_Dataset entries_

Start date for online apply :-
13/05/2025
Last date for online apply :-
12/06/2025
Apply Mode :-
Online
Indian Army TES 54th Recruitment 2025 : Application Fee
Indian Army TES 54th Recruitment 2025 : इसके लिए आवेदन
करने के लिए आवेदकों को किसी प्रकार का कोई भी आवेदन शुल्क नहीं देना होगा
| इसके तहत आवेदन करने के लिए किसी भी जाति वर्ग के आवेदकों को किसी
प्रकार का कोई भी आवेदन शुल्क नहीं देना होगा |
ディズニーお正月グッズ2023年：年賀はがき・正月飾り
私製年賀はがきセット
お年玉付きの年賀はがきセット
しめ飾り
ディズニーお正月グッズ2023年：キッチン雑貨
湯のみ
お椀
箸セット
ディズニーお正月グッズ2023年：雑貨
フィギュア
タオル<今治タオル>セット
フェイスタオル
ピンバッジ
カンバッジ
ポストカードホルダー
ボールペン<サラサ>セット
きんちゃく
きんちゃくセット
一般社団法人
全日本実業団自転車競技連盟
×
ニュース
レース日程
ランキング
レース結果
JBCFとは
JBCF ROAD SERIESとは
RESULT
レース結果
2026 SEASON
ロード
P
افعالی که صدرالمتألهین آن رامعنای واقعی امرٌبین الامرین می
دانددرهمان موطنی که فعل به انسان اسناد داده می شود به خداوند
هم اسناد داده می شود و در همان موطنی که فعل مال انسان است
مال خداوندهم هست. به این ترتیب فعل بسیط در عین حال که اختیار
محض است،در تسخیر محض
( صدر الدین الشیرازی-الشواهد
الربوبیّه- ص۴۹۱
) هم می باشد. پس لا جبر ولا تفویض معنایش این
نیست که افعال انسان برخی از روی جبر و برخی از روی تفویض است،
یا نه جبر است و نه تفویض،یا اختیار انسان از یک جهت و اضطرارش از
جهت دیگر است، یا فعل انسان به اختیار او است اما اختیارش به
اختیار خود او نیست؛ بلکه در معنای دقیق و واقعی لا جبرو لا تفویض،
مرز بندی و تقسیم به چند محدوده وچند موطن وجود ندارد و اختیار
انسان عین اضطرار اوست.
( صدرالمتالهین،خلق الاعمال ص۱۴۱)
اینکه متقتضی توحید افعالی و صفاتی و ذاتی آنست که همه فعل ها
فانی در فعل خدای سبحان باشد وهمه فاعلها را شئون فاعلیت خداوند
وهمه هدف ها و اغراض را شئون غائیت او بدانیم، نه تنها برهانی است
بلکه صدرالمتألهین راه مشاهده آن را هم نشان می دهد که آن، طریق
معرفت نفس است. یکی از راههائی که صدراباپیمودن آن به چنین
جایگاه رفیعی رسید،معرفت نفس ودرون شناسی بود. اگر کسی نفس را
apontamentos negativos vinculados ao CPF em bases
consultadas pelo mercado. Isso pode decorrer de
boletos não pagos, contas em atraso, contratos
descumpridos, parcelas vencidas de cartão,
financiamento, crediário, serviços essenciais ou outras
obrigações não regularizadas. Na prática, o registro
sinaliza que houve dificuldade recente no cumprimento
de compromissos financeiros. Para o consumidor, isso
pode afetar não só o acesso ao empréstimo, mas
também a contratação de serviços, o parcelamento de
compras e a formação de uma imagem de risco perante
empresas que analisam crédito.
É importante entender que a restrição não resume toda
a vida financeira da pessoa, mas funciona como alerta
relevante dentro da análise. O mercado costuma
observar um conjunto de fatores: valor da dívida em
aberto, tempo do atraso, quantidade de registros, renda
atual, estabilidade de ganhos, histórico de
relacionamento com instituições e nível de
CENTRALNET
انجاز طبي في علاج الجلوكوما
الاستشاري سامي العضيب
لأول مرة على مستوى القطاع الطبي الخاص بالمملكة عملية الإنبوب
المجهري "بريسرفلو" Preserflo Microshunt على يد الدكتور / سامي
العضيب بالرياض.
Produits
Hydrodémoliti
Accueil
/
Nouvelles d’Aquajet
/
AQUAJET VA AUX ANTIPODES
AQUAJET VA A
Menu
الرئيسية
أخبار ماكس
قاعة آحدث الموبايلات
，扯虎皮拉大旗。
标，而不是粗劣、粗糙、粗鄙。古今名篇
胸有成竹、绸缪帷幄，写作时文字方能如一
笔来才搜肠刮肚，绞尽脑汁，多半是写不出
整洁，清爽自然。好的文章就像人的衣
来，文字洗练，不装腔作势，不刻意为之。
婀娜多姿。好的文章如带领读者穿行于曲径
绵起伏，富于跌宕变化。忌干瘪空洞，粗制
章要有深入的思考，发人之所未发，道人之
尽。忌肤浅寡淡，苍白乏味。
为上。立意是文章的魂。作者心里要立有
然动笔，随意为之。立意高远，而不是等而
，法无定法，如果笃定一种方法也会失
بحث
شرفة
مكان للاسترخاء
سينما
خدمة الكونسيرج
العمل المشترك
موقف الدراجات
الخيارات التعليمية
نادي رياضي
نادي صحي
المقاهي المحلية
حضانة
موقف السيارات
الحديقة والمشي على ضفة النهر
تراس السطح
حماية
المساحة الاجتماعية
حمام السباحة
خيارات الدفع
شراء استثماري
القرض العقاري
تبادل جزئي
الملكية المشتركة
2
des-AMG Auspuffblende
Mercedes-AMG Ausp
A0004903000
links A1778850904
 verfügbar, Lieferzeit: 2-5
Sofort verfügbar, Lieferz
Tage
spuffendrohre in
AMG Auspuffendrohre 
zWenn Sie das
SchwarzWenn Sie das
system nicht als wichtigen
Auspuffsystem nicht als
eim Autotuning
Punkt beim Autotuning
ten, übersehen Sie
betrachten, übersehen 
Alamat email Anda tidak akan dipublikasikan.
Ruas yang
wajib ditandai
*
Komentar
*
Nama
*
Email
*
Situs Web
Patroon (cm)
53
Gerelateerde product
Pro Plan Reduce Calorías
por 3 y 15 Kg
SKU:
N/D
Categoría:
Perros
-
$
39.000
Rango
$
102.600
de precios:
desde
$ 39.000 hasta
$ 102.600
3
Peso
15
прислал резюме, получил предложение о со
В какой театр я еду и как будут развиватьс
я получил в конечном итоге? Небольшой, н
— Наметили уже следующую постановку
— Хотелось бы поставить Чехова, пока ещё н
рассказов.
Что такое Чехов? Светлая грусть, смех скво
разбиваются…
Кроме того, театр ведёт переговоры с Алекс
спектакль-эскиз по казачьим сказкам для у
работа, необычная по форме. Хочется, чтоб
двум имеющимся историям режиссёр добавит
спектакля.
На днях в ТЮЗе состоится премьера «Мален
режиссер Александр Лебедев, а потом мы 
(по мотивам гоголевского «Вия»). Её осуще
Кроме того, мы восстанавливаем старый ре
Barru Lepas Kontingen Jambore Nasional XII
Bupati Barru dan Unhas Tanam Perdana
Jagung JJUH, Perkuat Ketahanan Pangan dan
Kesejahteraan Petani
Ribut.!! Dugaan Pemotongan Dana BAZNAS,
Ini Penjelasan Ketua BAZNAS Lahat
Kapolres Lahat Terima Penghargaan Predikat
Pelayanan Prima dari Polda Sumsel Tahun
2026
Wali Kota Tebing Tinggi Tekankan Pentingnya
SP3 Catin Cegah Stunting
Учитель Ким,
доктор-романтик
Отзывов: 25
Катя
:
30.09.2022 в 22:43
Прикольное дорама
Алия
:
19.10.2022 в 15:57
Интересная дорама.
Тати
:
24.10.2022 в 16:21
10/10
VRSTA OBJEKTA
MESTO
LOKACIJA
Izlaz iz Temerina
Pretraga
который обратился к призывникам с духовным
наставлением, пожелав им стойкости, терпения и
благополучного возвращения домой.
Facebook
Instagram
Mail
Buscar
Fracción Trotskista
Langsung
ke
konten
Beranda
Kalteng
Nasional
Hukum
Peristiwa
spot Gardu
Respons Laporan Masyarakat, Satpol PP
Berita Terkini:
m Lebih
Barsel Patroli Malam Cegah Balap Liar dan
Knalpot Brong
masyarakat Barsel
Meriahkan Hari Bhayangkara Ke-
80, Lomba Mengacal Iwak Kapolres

_PROMPT_
Indicate the number of lines in the data above that contain the string "افعالی", without any additional text.

_YOUR RESPONSE_
2